Tale orientamento risulta essere condiviso anche dalla giurisprudenza di legittimità.

La Suprema Corte,infatti, ha recentemente avuto modo di affrontare una questione analoga a quella che ha riguardato la sentenza in commento statuendo la possibilità che il Contribuente provi le ritenute subite, oltre che con le certificazioni, anche con altri mezzi: “In tema di imposte sui redditi, ai fini dello scomputo della ritenuta d'acconto, l'omessa esibizione del certificato del sostituto d'imposta attestante la ritenuta operata non preclude al contribuente sostituito di provare la ritenuta stessa con mezzi equipollenti, onde evitare un duplice prelievo.(Cassazione civile, sez. trib., 07/06/2017, n. 14138).

La Commissione tributaria di Caltanissetta nel condividere quest'ultimo principio, ha quindi ritenuto di “non aderire” ai precedenti orientamenti della giurisprudenza di legittimità riguardanti l'interpretazione del citato art. 64 del d.P.R. n. 600/1973, secondo i quali “Il contribuente, sostituito d'imposta, che abbia percepito somme soggette a ritenuta alla fonte a titolo di acconto resta debitore principale dell'obbligazione tributaria: quindi nel caso in cui il sostituto non abbia versato all'erario l'importo della ritenuta, l'amministrazione finanziaria può rivolgersi direttamente al contribuente per ottenere le somme dovute a titolo di imposta”. (Cassazione civile, sez. trib., 07/04/2009, n. 8316).

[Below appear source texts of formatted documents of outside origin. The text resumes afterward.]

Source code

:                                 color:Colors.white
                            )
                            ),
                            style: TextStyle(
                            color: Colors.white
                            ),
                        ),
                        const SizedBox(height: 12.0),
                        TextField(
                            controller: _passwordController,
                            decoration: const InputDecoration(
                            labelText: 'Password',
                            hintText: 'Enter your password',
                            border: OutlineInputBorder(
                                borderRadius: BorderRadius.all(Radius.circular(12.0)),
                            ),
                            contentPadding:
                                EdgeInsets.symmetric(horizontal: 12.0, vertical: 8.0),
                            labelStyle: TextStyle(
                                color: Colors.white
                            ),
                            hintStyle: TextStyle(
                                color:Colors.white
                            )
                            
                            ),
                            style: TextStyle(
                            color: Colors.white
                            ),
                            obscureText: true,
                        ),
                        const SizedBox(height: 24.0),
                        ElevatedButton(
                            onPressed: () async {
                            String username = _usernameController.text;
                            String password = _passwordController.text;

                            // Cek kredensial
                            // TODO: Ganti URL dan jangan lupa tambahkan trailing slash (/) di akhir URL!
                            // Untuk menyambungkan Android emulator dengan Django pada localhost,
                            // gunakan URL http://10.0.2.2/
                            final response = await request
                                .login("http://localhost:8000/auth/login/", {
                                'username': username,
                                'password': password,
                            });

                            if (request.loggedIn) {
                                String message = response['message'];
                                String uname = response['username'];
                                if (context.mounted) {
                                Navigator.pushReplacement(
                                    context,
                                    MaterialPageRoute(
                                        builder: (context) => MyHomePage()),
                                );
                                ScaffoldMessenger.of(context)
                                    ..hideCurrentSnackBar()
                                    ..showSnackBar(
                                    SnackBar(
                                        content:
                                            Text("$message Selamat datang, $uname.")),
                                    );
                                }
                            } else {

Con altra pronuncia, la Corte di legittimità ha statuito che “a prescindere se la ritenuta sia prevista a titolo di imposta o a titolo di acconto, il fatto che il d.P.R. n. 600/1973, articolo 64, comma 1, definisca il sostituto d'imposta come colui che "in forza di disposizioni dì legge è obbligato al pagamento di imposte in luogo di altri ed anche a titolo di acconto" non toglie che, in ogni caso, anche il sostituito debba ritenersi già originariamente (e non solo in fase di riscossione, come espressamente ribadito dall' art. 35) obbligato solidale al pagamento dell'imposta; soggetto perciò egli stesso all'accertamento ed a tutti i conseguenti oneri. Fermo restando il diritto di regresso verso il sostituto che, dopo avere eseguito la ritenuta, non l'abbia versata all'erario, esponendolo così all'azione del fisco” (Cassazione civile, sez. trib., 11/10/2013, n. 23121).